Casi terminado el segundo decenio del siglo XXI, vivimos en sociedades complejas en las que han aparecido nuevas formas de analfabetismo. Por un lado, el permanente desarrollo tecnológico aplicado a las formas de producción y a la generación y distribución social del conocimiento, han terminado segregando a buena parte de la población, ya que por la forma vertiginosa como aparecieron esas tecnologías, se torna demasiado dificultoso asimilarlas y buena parte de la población, especialmente la gente mayor, ha optado por prescindir de hacer uso de ellas.

Desde la aparición de internet en adelante, la trasmisión de datos y las tecnologías aplicadas a la comunicación se renuevan a una velocidad imposible de asimilar en tiempo real y por consiguiente los efectos prácticos de su utilización sólo pueden ser dimensionados después de largos períodos de uso, muchas veces con resultados no deseados.

Voladeros de luces como el concepto de la “Post-verdad” –consistente en desvirtuar los hechos fácticos para convertirlos en narraciones a medida del deseo, la ambición y los intereses del narrador– no son más que la consagración y la inserción de la mentira en el ejercicio de la política y la praxis social, transformándose en una costumbre generalmente aceptada, difundida profusamente por las redes sociales y los medios masivos de comunicación en sus distintos soportes.

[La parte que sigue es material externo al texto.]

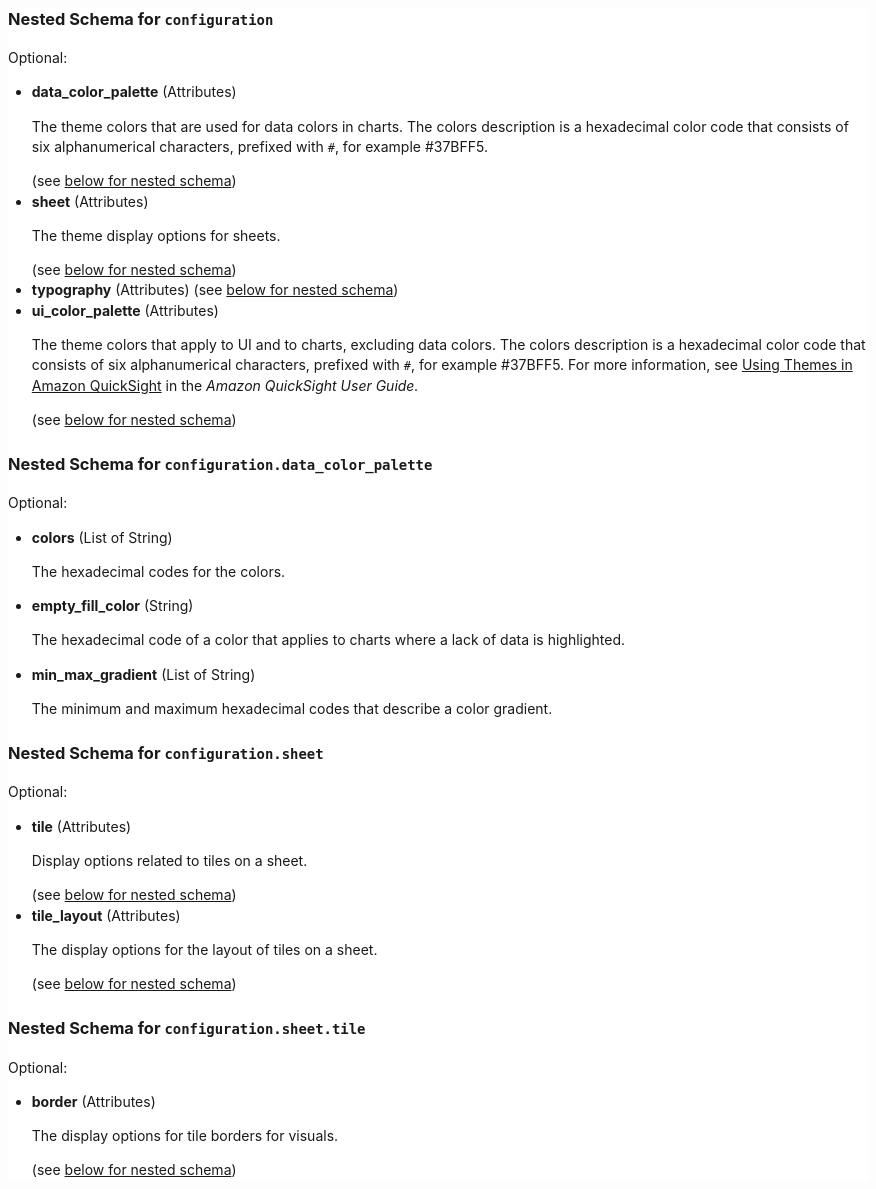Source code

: <a id="nestedatt--configuration"></a>
### Nested Schema for `configuration`

Optional:

- **data_color_palette** (Attributes) <p>The theme colors that are used for data colors in charts. The colors description is a
            hexadecimal color code that consists of six alphanumerical characters, prefixed with
                <code>#</code>, for example #37BFF5. </p> (see [below for nested schema](#nestedatt--configuration--data_color_palette))
- **sheet** (Attributes) <p>The theme display options for sheets. </p> (see [below for nested schema](#nestedatt--configuration--sheet))
- **typography** (Attributes) (see [below for nested schema](#nestedatt--configuration--typography))
- **ui_color_palette** (Attributes) <p>The theme colors that apply to UI and to charts, excluding data colors. The colors
            description is a hexadecimal color code that consists of six alphanumerical characters,
            prefixed with <code>#</code>, for example #37BFF5. For more information, see <a href="https://docs.aws.amazon.com/quicksight/latest/user/themes-in-quicksight.html">Using Themes in Amazon QuickSight</a> in the <i>Amazon QuickSight User
                Guide.</i>
        </p> (see [below for nested schema](#nestedatt--configuration--ui_color_palette))

<a id="nestedatt--configuration--data_color_palette"></a>
### Nested Schema for `configuration.data_color_palette`

Optional:

- **colors** (List of String) <p>The hexadecimal codes for the colors.</p>
- **empty_fill_color** (String) <p>The hexadecimal code of a color that applies to charts where a lack of data is
            highlighted.</p>
- **min_max_gradient** (List of String) <p>The minimum and maximum hexadecimal codes that describe a color gradient. </p>


<a id="nestedatt--configuration--sheet"></a>
### Nested Schema for `configuration.sheet`

Optional:

- **tile** (Attributes) <p>Display options related to tiles on a sheet.</p> (see [below for nested schema](#nestedatt--configuration--sheet--tile))
- **tile_layout** (Attributes) <p>The display options for the layout of tiles on a sheet.</p> (see [below for nested schema](#nestedatt--configuration--sheet--tile_layout))

<a id="nestedatt--configuration--sheet--tile"></a>
### Nested Schema for `configuration.sheet.tile`

Optional:

- **border** (Attributes) <p>The display options for tile borders for visuals.</p> (see [below for nested schema](#nestedatt--configuration--sheet--tile--border))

En el mismo sentido, la circulación de noticias falsas denominadas “Fake News”, expresión inglesa eufemística que mitiga o ablanda su verdadero significado, es otra de las variables del engaño permanente con el que convivimos, sobre cuyas formas de trasmitir novedades no es necesario profundizar aquí, porque es una práctica cotidiana por todos conocida y que ya no despierta el asombro de nadie.

Desde allí es que surge como una necesidad imperiosa que la escuela, indistintamente de su orientación curricular, desde la formación básica y hasta la terciaria o universitaria, forme a las y los estudiantes para que, en su condición de ciudadanos, posean los saberes pertinentes para entender el funcionamiento de las redes y de los medios de comunicación social. Capacitarlos en las destrezas para leer los contenidos que difunden entrelíneas, captar las segundas intenciones del lenguaje con el que operan y también lo que ocultan, que muchas veces es lo que más los distingue.